Custom App fails to launch if power cycle occurs quickly.

Home Forums Conduit: AEP Model Custom App fails to launch if power cycle occurs quickly.

Viewing 23 posts - 1 through 23 (of 23 total)
  • Author
    Posts
  • #19245
    Ajay K
    Participant

    I have two conduits, one of them is a Verizon specific conduit or rather works with that carrier and the other one seems to work with ATT.

    I have a custom app that has been installed on the local flash of both the conduits and is re-prioritized to run before the lora-wan service. However when we power cycle the conduit, i.e by removing the power cord from the conduit and if I connect it back anything less than 30 seconds, on the Verizon conduit, the custom app fails to launch, even though the boot log clearly indicates that the custom app was started.

    However the same scenario in my attempts to reproduce doesn’t occur on the conduit that supports the ATT carrier.

    I am not sure what to make of it especially since the boot log indicates that that custom application was started successfully.
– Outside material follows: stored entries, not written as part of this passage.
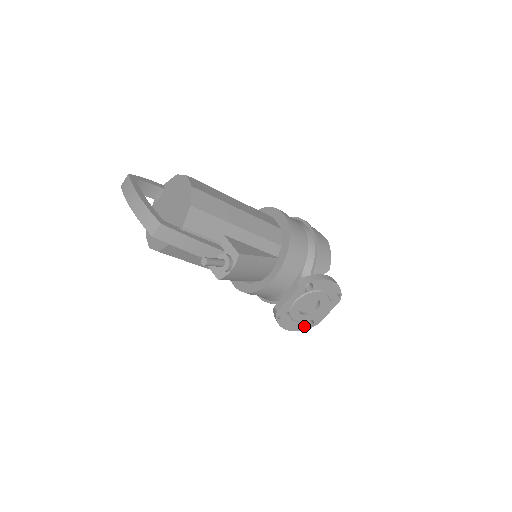
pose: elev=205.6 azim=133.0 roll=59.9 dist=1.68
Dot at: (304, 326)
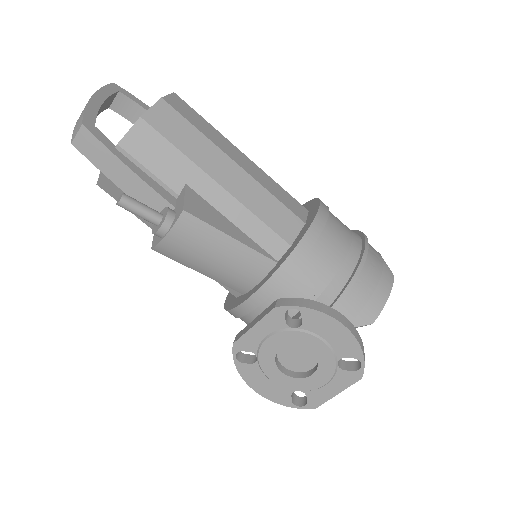
Dot at: (288, 399)
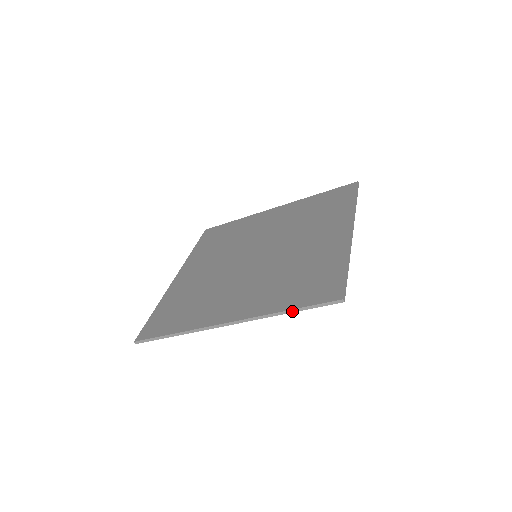
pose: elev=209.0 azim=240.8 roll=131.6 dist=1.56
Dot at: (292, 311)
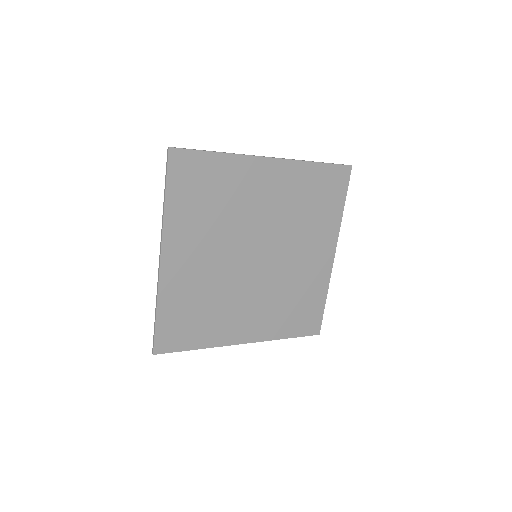
Dot at: occluded
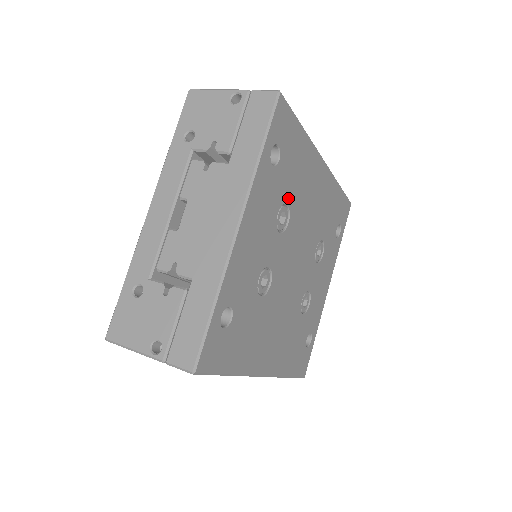
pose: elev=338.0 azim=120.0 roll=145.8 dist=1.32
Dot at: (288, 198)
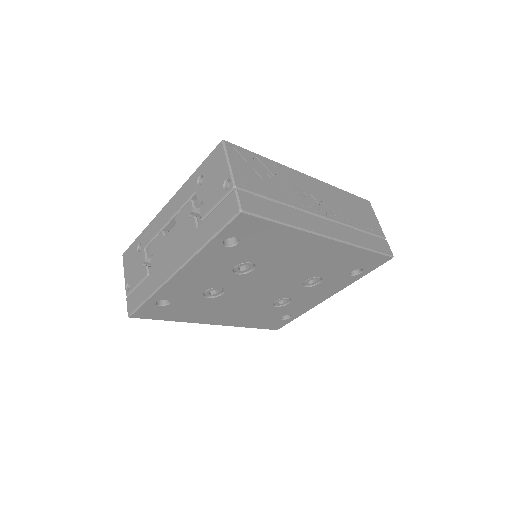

    How best to troubleshoot the failure of launch of a custom app, since this app is very critical for it to run before node-red is up and running and its also a nodejs based application.

    Thanks,
    Ajay

    #19257
    Jeff Hatch
    Keymaster

    Ajay,

    Does your app require internet access right away when it starts? The reason I ask is that the Verizon radios, for whatever reason, take significantly longer to start up and get a connection. We have had to put in special code on the AEP and some of our other products to work around this for starting ppp or anything else that interoperates with the radio.

    Jeff

    #19265
    Ajay K
    Participant

    Hi Jeff,

    The application doesn’t access the internet. It connects to a local port by creating a socket connection and also listens for uplink packets by subscribing to the uplink message.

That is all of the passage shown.